With that over, Elise stared at her. "Just how many of them are there?"

"Them? Oh, transgendered. Well, since the numbers are doubling every year, there'd be... hmm..." She did the math in her head. "About ten thousand new ones on top of the ten thousand there are already. Perhaps more, come to think of it. Some of us change again the next year, like Thomas and Janice--Tara and Jerome, that is. Nobody has any firm numbers because it's hard to get them to come forward, and after what happened to them last year..."

"Don't... tell me. I've heard enough, thank you. I'm just happy I stayed female," the doe said. "Maybe being glad there's someone out there worse off makes me an awful person, but..."

"Is there something else wrong?" Holly asked.

Elise sighed and held out her hands, palms down. She wiggled her finger-hooves. "I was supposed to play piano at my sister's wedding, you see. Now it's impossible. I can't hit the right keys! Can't play chords! And I hit more than one. What am I going to do?"

The vixen didn't have an answer for her right away. She picked up her baby and secured the carrier in the Honda. "I'm a doctor, Elise. I can put a bandage on your hand and explain the accident injured you."

"I gave my word!" the doe-woman wailed.

"And there are extenuating circumstances. A lot of things are going to have to change in this world. Lots to adapt. Ergonomics are going to be a nightmare. Calm yourself, and we'll think of something."

Sighing, Elise looked like she was about to cry. Holly gave her a sisterly hug. "Look at me. I have to wear a full body suit now to do any surgery, lest I shed fur and it gets into an open wound. Do you think they make any suits for vixens? Poor Doc Frasier is a surgeon in a big hospital.

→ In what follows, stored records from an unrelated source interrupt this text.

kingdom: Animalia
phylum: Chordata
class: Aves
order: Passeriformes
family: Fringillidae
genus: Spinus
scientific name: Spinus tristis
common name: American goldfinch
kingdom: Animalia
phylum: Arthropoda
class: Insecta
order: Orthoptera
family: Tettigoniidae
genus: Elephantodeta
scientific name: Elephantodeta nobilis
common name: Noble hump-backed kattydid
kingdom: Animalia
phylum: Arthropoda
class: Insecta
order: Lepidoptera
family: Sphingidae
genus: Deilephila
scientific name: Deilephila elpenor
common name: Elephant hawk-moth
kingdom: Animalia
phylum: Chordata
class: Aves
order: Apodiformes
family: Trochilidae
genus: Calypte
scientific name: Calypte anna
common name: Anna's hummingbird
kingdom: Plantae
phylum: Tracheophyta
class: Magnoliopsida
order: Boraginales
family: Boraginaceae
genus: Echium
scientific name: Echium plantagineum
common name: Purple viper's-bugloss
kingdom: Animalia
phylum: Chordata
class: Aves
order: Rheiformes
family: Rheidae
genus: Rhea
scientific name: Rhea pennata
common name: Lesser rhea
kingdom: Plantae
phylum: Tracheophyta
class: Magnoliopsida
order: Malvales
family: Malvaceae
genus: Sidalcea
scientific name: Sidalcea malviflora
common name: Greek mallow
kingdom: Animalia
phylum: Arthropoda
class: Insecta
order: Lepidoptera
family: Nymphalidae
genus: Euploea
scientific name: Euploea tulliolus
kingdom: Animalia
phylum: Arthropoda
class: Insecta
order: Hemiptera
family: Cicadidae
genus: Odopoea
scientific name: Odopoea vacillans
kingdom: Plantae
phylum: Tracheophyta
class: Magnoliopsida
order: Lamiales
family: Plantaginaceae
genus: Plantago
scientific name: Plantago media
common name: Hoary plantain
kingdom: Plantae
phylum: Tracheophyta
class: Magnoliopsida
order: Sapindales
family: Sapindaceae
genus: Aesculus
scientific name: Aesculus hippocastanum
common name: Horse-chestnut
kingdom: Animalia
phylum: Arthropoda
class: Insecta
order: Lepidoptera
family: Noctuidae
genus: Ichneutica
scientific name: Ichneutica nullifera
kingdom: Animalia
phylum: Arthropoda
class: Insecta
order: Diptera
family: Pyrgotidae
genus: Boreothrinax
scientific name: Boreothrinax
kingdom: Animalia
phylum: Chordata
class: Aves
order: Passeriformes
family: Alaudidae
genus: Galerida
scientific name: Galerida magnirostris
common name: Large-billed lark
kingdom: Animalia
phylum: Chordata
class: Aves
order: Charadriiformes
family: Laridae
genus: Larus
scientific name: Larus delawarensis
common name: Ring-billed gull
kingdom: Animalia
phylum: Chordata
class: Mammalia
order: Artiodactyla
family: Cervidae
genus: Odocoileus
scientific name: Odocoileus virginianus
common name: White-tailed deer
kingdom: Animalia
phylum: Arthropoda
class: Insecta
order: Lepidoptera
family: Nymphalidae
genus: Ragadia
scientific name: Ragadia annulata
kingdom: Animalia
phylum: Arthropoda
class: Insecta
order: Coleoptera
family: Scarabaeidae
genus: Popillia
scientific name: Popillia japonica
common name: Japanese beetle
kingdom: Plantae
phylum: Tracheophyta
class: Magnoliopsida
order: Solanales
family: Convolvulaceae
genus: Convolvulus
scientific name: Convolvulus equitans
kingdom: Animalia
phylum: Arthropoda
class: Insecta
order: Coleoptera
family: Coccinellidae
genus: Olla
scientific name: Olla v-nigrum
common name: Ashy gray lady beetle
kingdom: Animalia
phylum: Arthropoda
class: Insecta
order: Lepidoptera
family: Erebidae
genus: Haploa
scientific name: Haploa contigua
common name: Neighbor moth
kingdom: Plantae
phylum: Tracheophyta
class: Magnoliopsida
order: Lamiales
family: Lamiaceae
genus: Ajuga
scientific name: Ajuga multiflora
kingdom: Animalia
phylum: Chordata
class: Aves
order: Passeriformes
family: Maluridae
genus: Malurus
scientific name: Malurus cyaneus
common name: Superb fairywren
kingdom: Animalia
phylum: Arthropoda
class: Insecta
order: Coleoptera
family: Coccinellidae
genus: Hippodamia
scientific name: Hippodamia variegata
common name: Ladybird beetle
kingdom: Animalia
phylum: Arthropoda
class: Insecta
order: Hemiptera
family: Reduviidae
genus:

How is he going to explain his needs to his staff?"

"Why don't we just go public with this? I'm really unclear why we haven't."

Holly knew the answer to that one. She opened the driver's side door. "Mostly internal politics, frankly. We're just scared what's going to happen when--and it's a certainty--people find out. Could be this year, could be five years from now. But it's going to happen. There's just too many of us, and too many who already know to some degree or another."

"I think it should be this year," the doe opined. "It's wrong to keep people in the dark about this. It's just too important."

She's been one of us a day, and she already has her own ideas, Holly thought. "Try posting that to one of the Changed message boards and see what kind of flame war you stoke. I really have no opinion one way or the other. We should really get going..."

"I'm not kidding. We should go public with this, soon." With the breeze ruffling her headfur, Elise came back around and got into the passenger seat, a resolved expression replacing the self pity from just a few minutes before. Holly just shrugged and decided to change the subject.